# Is it reasonable to calculate a T-test or Cohen's d with one group's sample size, mean and standard deviation being averaged or pooled?

This is my data:

• year 1: n, mean, sd
• year 2: n, mean, sd
• year 3: n, mean, sd
• year 4: n, mean, sd
• year 5: no data
• year 6: n, mean, sd (special event happened)

Sample sizes, means and standard deviations were different from year to year, but always on a similar level.

What I want to know: I want to compare the mean of year 6 to the means of year 1-4, since i want to know if the event that happened in year 6 might be a cause for the mean in year 6. I would use the event as an explanation for any statistically meaningful difference of the means.

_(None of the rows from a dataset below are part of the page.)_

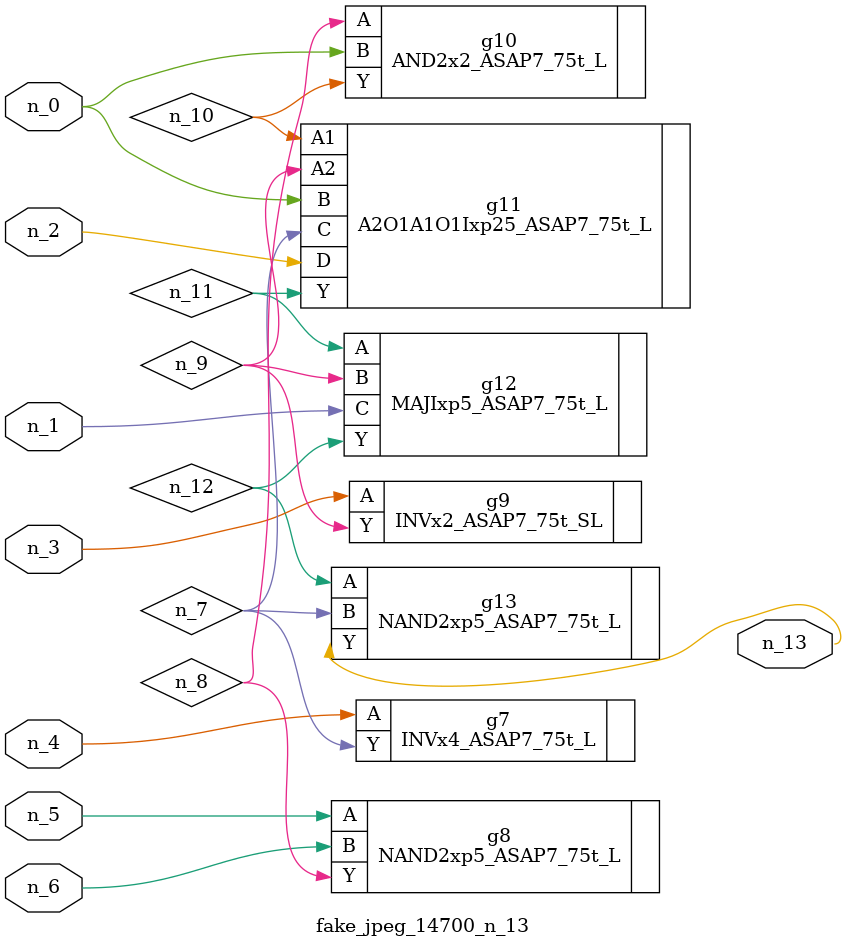
<source format=v>
module fake_jpeg_14700_n_13 (n_3, n_2, n_1, n_0, n_4, n_6, n_5, n_13);

input n_3;
input n_2;
input n_1;
input n_0;
input n_4;
input n_6;
input n_5;

output n_13;

wire n_11;
wire n_10;
wire n_12;
wire n_8;
wire n_9;
wire n_7;

INVx4_ASAP7_75t_L g7 ( 
.A(n_4),
.Y(n_7)
);

NAND2xp5_ASAP7_75t_L g8 ( 
.A(n_5),
.B(n_6),
.Y(n_8)
);

INVx2_ASAP7_75t_SL g9 ( 
.A(n_3),
.Y(n_9)
);

AND2x2_ASAP7_75t_L g10 ( 
.A(n_8),
.B(n_0),
.Y(n_10)
);

A2O1A1O1Ixp25_ASAP7_75t_L g11 ( 
.A1(n_10),
.A2(n_9),
.B(n_0),
.C(n_7),
.D(n_2),
.Y(n_11)
);

MAJIxp5_ASAP7_75t_L g12 ( 
.A(n_11),
.B(n_9),
.C(n_1),
.Y(n_12)
);

NAND2xp5_ASAP7_75t_L g13 ( 
.A(n_12),
.B(n_7),
.Y(n_13)
);


endmodule
</source>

What I did until now: I averaged ((year 1 + year 2 + year 3 + year 4) / 4) the sample sizes, means and standard deviations of years 1-4 to get an average n, an average mean, an average sd. With that information and the n, mean and sd from year 6, i calculated Cohen's d and a T-Test by using an excel effect size calculator (https://www.cem.org/effect-size-calculator).

What I am aware of: Calculating the mere average of n, mean, sd for years 1-4 is probably not accurate enough. I know about pooled standard deviation, which could be better suited for averaging SD (e.g. https://www.polyu.edu.hk/mm/effectsizefaqs/effect_size_equations2.html). I guess that in a similar way I could pool the means of years 1-4. And for the sample sizes, just using the average should suffice. This way, my calculations would be probably more accurate and more reasonable.

What my main question is: Is it reasonable at all, to average and/or pool the n, mean and sd of year 1-4 and use this pooled values for a calculation of T-Test and Cohen's d for a comparison with year 6?

More specific questions are:

• Is it reasonable to just average n, means and sds for what I want to know? (It would be I imagine, if the results would be approximate enough, and not outright wrong.)
• Is it reasonable to pool the means and sds for what I want to know? (I guess it would be more accurate than using the average because of the different sample sizes.)
• Which other ways of calculating/methods are possible to achieve what I want to know (see above)?